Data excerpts
— start —

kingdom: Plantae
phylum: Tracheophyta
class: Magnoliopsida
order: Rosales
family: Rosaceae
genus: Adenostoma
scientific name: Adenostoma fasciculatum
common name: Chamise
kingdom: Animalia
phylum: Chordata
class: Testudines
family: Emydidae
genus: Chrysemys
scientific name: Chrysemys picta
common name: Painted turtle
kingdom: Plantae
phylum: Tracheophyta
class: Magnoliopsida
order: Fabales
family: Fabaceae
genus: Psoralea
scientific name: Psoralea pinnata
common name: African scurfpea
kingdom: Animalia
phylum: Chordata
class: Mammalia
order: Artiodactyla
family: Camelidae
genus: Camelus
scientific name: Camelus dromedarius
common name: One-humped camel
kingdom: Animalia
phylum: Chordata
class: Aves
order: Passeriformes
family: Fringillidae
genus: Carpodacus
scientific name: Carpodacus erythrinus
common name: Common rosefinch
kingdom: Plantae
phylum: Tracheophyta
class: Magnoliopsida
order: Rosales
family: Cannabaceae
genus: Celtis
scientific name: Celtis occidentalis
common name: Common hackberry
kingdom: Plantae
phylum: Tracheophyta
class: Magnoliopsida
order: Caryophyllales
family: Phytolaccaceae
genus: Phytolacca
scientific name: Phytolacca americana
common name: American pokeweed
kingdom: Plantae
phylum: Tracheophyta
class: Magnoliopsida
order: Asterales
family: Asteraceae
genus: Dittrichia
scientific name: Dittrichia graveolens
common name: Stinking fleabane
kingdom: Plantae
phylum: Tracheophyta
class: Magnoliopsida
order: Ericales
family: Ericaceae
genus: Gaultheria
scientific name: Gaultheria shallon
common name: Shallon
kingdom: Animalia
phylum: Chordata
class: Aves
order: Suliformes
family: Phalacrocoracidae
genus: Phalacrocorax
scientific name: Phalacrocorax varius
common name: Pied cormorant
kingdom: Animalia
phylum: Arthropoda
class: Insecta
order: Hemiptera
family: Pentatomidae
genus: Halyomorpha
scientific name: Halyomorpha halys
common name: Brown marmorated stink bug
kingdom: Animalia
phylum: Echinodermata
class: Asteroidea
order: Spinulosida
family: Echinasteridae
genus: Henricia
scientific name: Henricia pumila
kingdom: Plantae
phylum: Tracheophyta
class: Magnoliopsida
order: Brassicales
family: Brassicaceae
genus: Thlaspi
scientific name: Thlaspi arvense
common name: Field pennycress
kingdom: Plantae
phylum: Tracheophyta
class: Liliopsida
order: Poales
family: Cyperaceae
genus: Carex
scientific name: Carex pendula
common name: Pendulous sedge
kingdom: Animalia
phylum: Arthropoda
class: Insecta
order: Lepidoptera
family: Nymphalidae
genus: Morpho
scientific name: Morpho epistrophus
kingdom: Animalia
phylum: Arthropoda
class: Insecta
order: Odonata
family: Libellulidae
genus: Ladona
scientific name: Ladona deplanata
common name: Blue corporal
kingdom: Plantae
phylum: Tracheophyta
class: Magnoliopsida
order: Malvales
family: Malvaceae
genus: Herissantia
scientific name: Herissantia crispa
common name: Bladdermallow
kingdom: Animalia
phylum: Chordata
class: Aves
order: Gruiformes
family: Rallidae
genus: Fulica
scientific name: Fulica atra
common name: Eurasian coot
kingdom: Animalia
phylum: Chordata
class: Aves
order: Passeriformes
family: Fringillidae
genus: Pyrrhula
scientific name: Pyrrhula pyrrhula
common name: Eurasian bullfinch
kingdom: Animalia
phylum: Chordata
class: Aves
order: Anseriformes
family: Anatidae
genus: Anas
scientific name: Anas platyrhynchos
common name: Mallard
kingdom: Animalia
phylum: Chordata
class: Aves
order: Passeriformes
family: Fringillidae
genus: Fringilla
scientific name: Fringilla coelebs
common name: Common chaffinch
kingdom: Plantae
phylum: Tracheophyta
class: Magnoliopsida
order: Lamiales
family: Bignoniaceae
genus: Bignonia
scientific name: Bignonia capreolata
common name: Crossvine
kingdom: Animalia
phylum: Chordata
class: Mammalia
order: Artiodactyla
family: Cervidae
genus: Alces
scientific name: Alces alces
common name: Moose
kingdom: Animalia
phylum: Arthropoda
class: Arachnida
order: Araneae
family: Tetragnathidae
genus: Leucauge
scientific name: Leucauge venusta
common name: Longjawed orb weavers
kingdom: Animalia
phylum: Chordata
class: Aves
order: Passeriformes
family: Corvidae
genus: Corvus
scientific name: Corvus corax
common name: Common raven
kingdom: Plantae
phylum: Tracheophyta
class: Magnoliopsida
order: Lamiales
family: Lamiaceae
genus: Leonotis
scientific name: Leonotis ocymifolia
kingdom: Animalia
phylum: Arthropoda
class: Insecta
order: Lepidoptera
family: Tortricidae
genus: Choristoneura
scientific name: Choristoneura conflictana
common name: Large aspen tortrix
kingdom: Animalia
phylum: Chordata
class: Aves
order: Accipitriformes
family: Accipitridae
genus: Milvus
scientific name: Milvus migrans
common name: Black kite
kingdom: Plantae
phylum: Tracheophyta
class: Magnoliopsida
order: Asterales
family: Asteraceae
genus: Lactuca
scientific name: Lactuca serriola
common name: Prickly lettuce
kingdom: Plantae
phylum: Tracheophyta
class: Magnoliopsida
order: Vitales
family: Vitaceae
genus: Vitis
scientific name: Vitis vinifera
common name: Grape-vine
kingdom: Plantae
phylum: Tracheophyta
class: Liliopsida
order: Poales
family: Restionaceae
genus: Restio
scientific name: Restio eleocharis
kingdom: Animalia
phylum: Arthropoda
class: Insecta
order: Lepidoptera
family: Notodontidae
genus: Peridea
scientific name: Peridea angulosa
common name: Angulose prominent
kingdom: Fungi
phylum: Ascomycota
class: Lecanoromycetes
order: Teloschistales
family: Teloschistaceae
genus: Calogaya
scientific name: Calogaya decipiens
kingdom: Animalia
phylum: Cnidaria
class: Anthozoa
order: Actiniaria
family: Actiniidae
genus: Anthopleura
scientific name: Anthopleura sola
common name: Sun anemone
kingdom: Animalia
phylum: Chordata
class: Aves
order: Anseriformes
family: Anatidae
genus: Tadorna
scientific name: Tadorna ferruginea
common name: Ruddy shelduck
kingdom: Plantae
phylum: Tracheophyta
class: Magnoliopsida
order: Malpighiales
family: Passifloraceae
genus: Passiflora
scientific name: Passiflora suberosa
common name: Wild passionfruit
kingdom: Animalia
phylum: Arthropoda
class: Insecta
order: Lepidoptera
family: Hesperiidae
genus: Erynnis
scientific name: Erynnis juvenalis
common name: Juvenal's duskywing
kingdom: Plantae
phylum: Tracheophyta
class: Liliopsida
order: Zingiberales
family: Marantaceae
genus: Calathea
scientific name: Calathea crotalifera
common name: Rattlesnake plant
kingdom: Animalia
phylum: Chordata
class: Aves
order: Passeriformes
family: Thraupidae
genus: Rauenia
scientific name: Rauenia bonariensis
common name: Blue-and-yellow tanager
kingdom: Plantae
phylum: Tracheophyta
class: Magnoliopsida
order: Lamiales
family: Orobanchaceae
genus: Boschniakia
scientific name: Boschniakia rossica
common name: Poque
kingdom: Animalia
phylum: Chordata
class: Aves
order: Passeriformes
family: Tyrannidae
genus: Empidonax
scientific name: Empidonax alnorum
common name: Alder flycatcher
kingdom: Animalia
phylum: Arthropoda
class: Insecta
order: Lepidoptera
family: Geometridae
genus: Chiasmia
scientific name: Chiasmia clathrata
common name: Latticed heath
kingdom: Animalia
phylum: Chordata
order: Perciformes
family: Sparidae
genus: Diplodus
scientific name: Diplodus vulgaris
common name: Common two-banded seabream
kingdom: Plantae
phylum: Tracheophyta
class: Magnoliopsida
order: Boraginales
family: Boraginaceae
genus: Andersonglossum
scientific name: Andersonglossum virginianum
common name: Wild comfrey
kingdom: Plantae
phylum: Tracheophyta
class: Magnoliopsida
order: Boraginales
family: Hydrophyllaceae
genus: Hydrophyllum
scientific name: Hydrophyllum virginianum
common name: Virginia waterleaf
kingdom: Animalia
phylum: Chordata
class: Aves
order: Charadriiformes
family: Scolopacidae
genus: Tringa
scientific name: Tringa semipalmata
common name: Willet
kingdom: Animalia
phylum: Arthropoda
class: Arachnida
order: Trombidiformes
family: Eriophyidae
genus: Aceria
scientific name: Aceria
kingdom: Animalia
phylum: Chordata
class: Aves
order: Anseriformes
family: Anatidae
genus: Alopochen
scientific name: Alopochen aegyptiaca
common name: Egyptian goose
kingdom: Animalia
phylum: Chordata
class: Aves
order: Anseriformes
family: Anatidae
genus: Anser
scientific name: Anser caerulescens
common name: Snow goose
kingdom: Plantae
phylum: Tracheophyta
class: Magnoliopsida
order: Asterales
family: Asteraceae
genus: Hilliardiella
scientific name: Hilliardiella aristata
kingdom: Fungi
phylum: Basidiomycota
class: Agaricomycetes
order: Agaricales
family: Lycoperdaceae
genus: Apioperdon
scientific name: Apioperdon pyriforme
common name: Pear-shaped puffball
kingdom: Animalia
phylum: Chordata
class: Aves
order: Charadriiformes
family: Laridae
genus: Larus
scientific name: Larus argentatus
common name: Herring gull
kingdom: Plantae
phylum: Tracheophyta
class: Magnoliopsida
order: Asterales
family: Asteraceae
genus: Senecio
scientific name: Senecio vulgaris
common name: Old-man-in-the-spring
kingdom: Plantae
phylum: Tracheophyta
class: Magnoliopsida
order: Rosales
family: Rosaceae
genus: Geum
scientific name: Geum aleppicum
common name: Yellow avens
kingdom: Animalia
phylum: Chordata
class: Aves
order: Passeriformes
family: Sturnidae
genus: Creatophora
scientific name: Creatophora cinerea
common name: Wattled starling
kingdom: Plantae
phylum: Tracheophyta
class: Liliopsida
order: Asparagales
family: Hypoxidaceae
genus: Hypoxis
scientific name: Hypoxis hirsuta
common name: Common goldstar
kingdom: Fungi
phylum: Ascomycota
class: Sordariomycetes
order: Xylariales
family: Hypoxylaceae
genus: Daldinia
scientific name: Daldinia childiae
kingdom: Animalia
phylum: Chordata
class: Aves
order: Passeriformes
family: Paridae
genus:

— end —

Edit the material between the lines holding "genus: Leonotis" and "order: Teloschistales", inclusive, so that each "scientific name" reads "species" and nothing else changes. Return only those lines.

genus: Leonotis
species: Leonotis ocymifolia
kingdom: Animalia
phylum: Arthropoda
class: Insecta
order: Lepidoptera
family: Tortricidae
genus: Choristoneura
species: Choristoneura conflictana
common name: Large aspen tortrix
kingdom: Animalia
phylum: Chordata
class: Aves
order: Accipitriformes
family: Accipitridae
genus: Milvus
species: Milvus migrans
common name: Black kite
kingdom: Plantae
phylum: Tracheophyta
class: Magnoliopsida
order: Asterales
family: Asteraceae
genus: Lactuca
species: Lactuca serriola
common name: Prickly lettuce
kingdom: Plantae
phylum: Tracheophyta
class: Magnoliopsida
order: Vitales
family: Vitaceae
genus: Vitis
species: Vitis vinifera
common name: Grape-vine
kingdom: Plantae
phylum: Tracheophyta
class: Liliopsida
order: Poales
family: Restionaceae
genus: Restio
species: Restio eleocharis
kingdom: Animalia
phylum: Arthropoda
class: Insecta
order: Lepidoptera
family: Notodontidae
genus: Peridea
species: Peridea angulosa
common name: Angulose prominent
kingdom: Fungi
phylum: Ascomycota
class: Lecanoromycetes
order: Teloschistales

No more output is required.